Abstract:
A circuit interrupter characterized by a movable contact on a contact-carrying arm movable between open and closed positions of a stationary contact mounted on one leg of a U-shaped conductor with another leg secured to the circuit breaker housing with a current throttling resistive element being disposed within the U-shaped conductive element for limiting the amount of fault let through current.

Description:
BACKGROUND OF THE INVENTION 
     This invention relates to circuit interrupters and more particularly to current limiting circuit interrupters. 
     It is common in the prior art to provide for current limiting during circuit fault conditions. A common method of providing current limiting is through the use of current fuses used in combination with a standard circuit interrupter, similar to that shown in U.S. Pat. No. 3,077,525 to Dyer. A further method of providing current limiting capability is disclosed in U.S. Pat. No. 3,815,059 to L. A. Spoelman which teaches a circuit interrupter in series with an electromechanical current limiting device which utilizes a force generated by the overload current to drive the movable contact arm. In U.S. Pat. No. 3,077,525 the current limiting interrupter is provided with a movable contact arm which is pivoted around one end and which moves into the slot of a magnetic drive device during interruption. Another example of a current limiting device which utilizes a magnetic drive or slot motor to rapidly separate the contacts during predetermined overload conditions is found in U.S. Pat. No. 4,077,025 to Slade et. al.

LISTED ENTRIES:
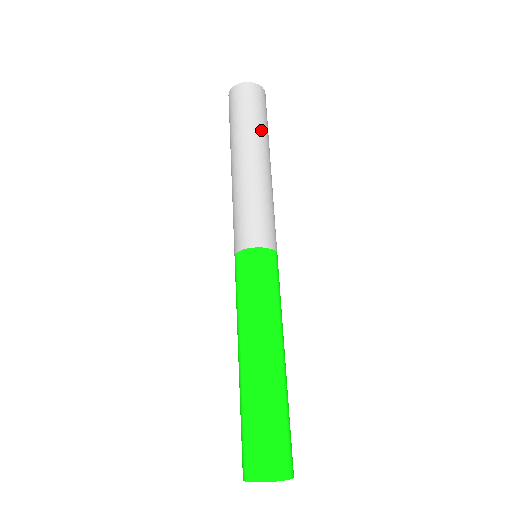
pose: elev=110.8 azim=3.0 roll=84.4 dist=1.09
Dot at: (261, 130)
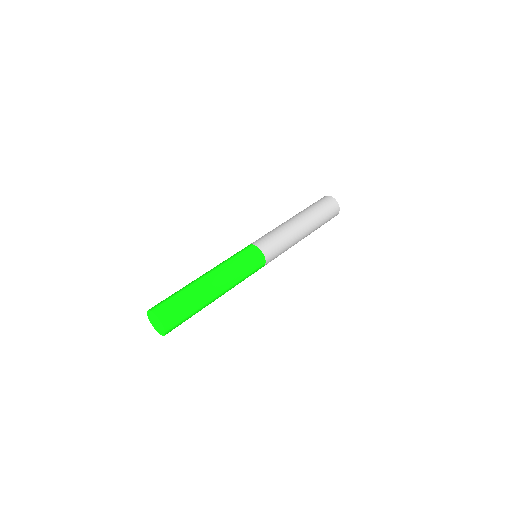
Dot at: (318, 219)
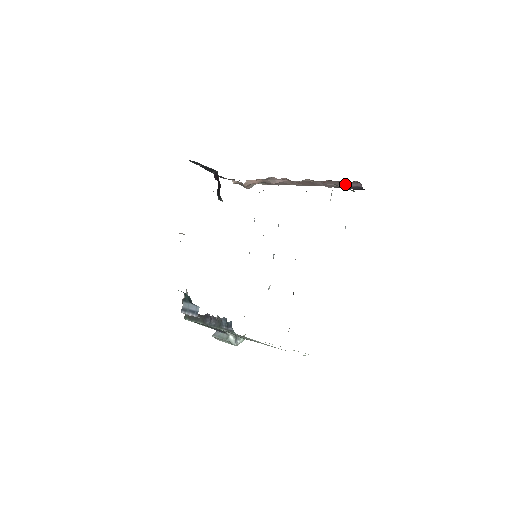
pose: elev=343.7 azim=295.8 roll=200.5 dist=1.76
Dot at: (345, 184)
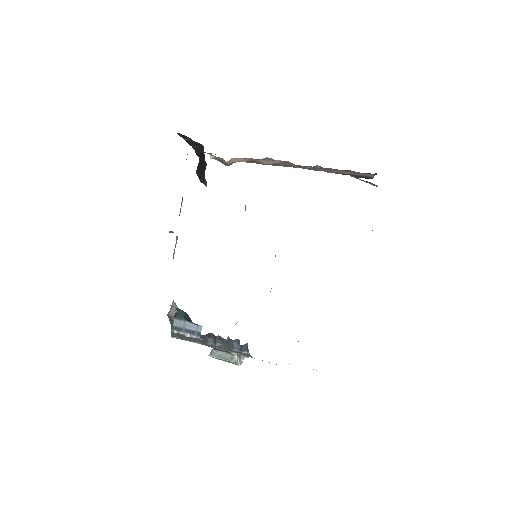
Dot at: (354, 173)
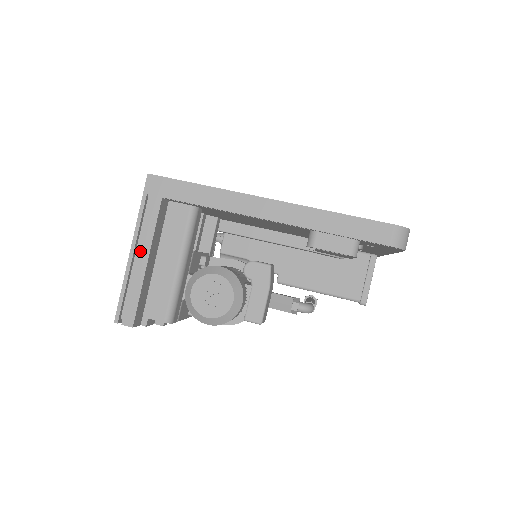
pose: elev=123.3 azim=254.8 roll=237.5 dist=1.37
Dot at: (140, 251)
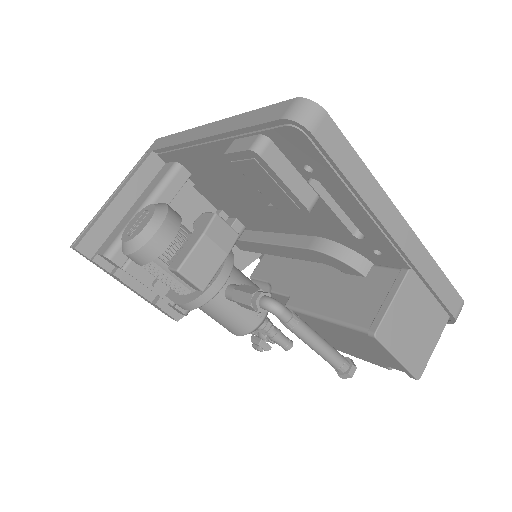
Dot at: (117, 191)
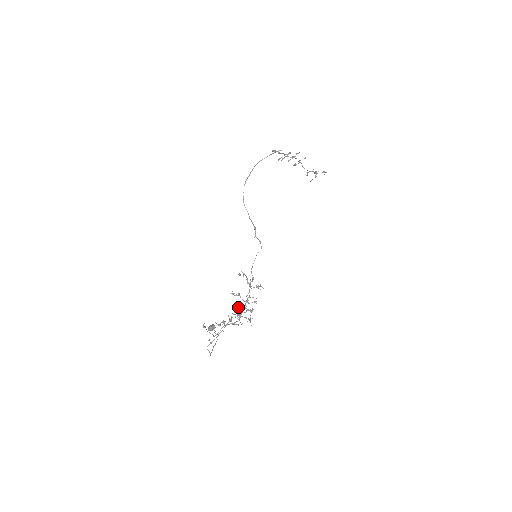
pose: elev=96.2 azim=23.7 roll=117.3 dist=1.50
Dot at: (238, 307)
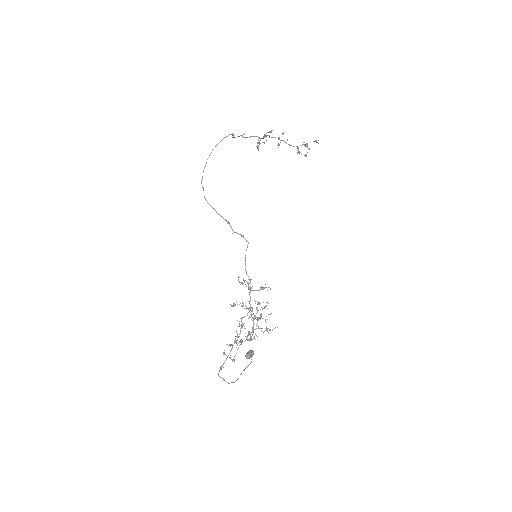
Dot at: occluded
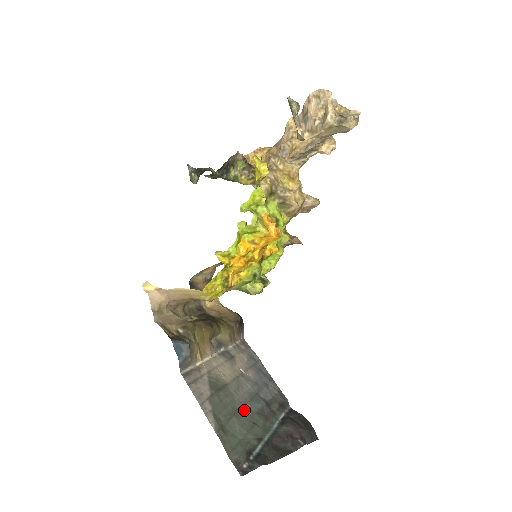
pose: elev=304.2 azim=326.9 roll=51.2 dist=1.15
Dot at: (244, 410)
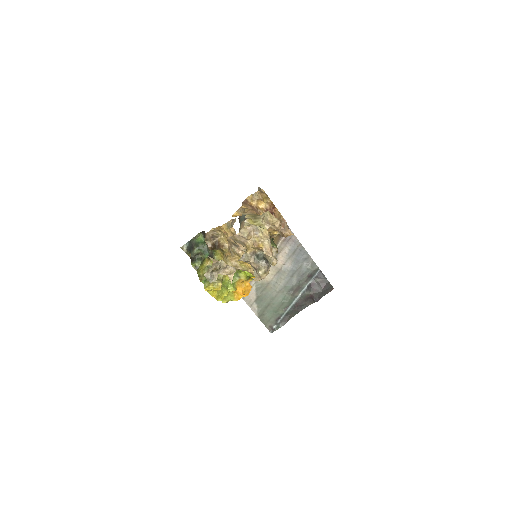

TO BE DONE:
In the circuit interrupter passage, which patent number is given for the L. A. Spoelman disclosure?

RESPONSE TO THIS EXERCISE:
U.S. Pat. No. 3,815,059